No one seemed to have a good time on this film - Robert Aldrich, Jack Palance, Hammer, and Seven Arts all whinged about it - but you're always up against it to create tension in a bomb disposal film with two stars because you know those stars are going to live until the end. You get your suspense from supporting actors - like The Hurt Locker did - but here it's pretty much entirely the Jack Palance and Jeff Chandler show, occasionally cutting to a support actor. (At the end when they do the roll call of men who died I kept thinking "oh that's right, they were in the film" - but I barely remembered them.)
It's a different sort of setting - the heroes are German bomb disposal experts working in Germany after the war, where there are bombs everywhere.
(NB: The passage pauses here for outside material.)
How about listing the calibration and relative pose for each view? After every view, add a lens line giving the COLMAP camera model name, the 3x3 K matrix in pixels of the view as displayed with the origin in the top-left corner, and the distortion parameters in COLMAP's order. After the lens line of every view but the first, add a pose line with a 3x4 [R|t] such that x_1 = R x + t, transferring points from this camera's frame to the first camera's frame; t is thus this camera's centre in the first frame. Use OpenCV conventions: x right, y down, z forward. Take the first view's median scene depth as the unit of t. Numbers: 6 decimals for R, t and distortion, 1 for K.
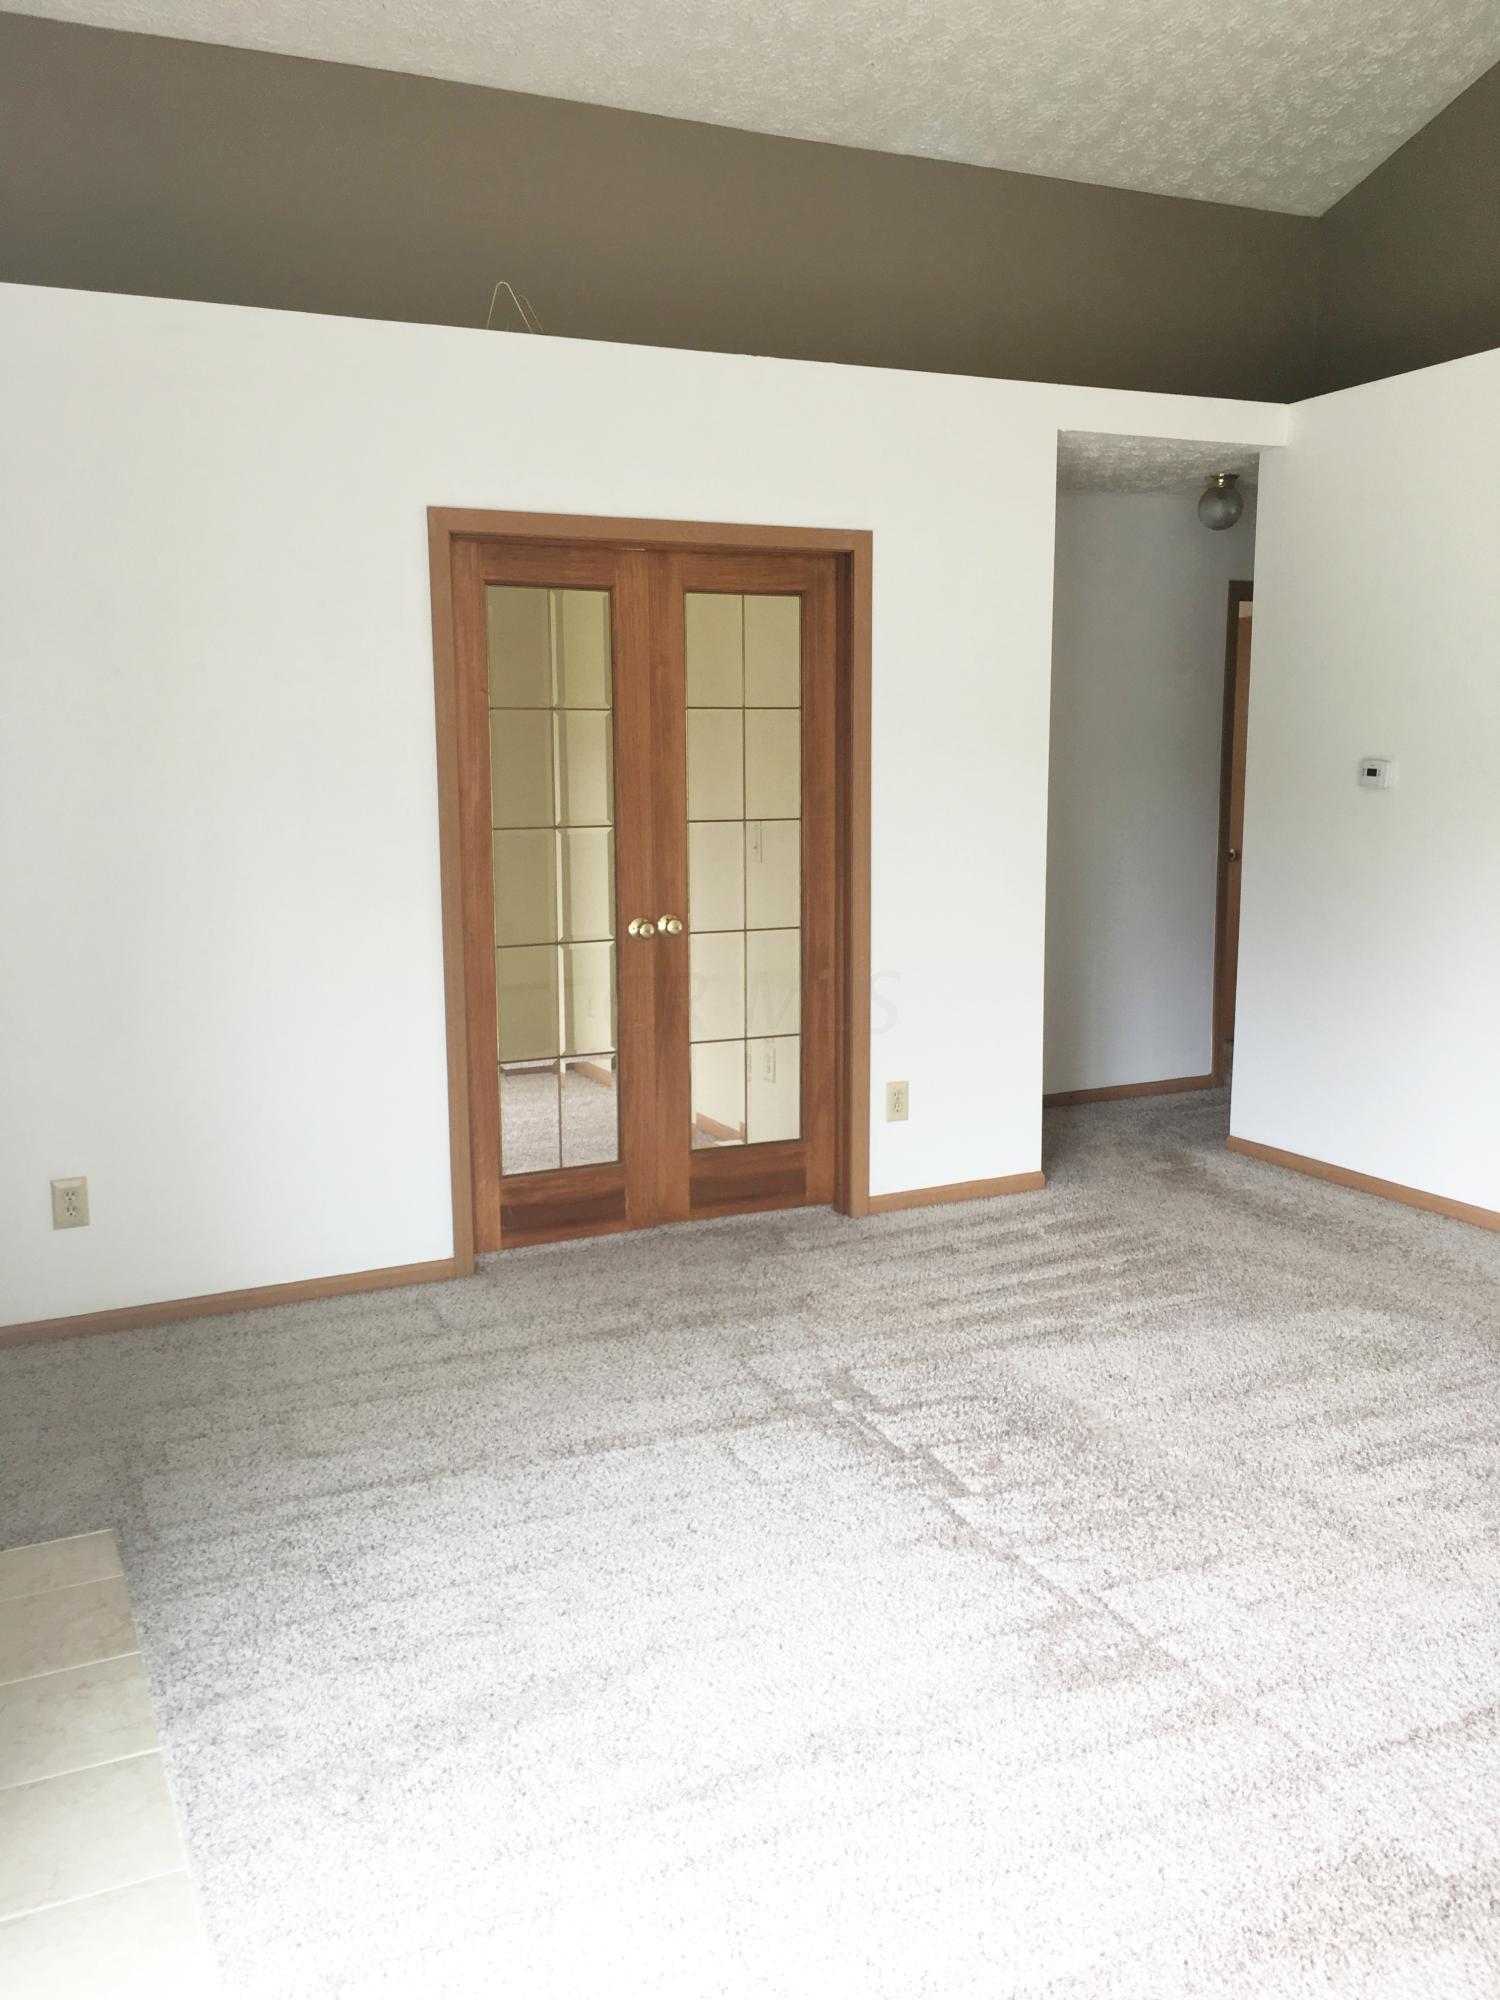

Palance is one of those "I opposed the Nazis" Germans whose cinematic representatives probably outnumber their real life inspirations, with Chandler as a nasty egotist. Chandler's actually quite good as a baddie and plays with more energy. Palance struggles more, in part because his character is so sketchily drawn.
Like many Aldrich films its best when it concentrates on men under pressure, but the support line up is fatally undercast. (This is normally a strength of films from this director). There is a female character - a French woman who married a German and is kind of a prostitute (there were a lot of these in Aldrich films). The German locations help with reality, but really it's a bunch of rubble.